NIS2 compliance comes at a cost
The EU’s Network and Information Security Directive, or NIS2, came into effect on October 17th with new rules for incident response reporting, supply chain security, and training. A survey by Veam found that 95% of respondents diverted funds from other areas to come into compliance. A third of firms used money from risk management budgets. Compliance funding also came from recruitment, crisis management, and emergency reserves. Overall, 68% of firms said they received enough additional budget to come into compliance. NIS2 applies to roughly 150,000 large and medium companies in the bloc designated as “essential” or “important.”
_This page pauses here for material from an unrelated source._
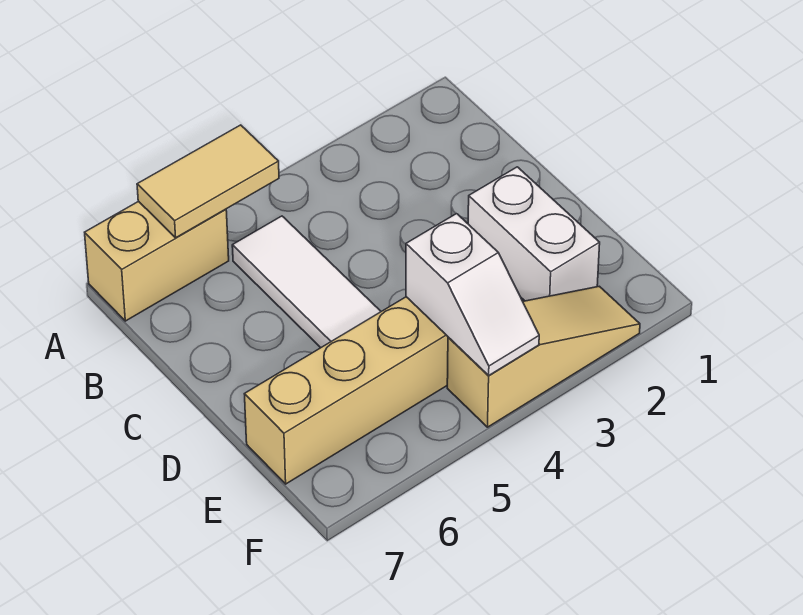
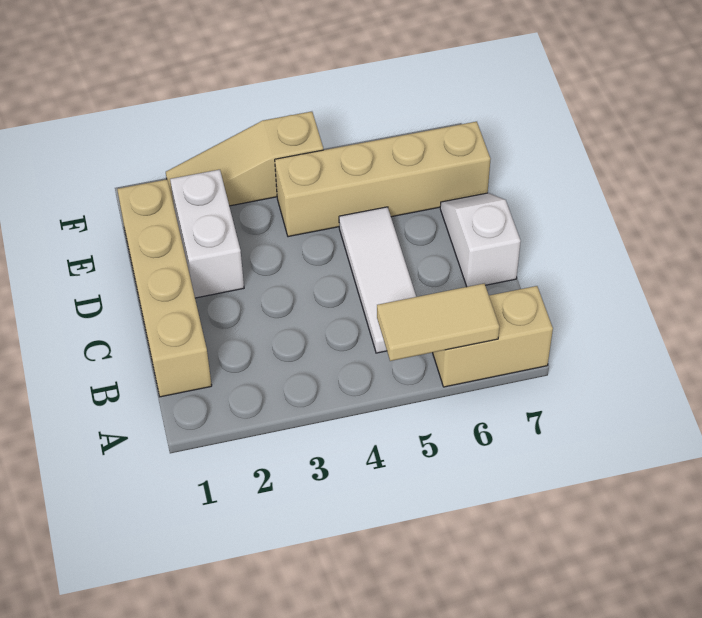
none -> tan 1x4 brick [117,179,212,397]
white 1x2 slope [406,214,539,375] -> white 1x2 slope moved to [440,193,521,287]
A call for a proactive approach to healthcare security
In an op-ed for Cyberscoop, US Representative Mark Green made the case for a proactive approach to healthcare security with closer collaboration between the public and private sectors. He called for greater accountability from the small group of vendors that dominate most IT systems and asked for a mandate for CISA to identify cross-sector points of vulnerability. The piece also made the case for treating basic cybersecurity hygiene as a critical investment, noting that almost 40% of healthcare providers have no data leak contingency plans. He closed by calling for collaboration to streamline federal cybersecurity hiring and better secure the open-source supply chain.
Shared Strava data leaks French GSPR locations
An investigation by Le Monde found that members of French President Emmanuel Macron’s security detail, the GSPR, published location data when working out with the fitness app Strava. Since these agents traveled with Macron, they effectively leaked his location across hotels, meetings, and other trips. Le Monde also said it would publish a similar kind of tracking that impacts both President Biden and Vladimir Putin. While Strava users can choose to keep location data private, by default, it opts to share map data. As the Register pointed out, back in 2018, the US military ordered a review of soldiers using the app after discovering it could be used to show the location of military bases.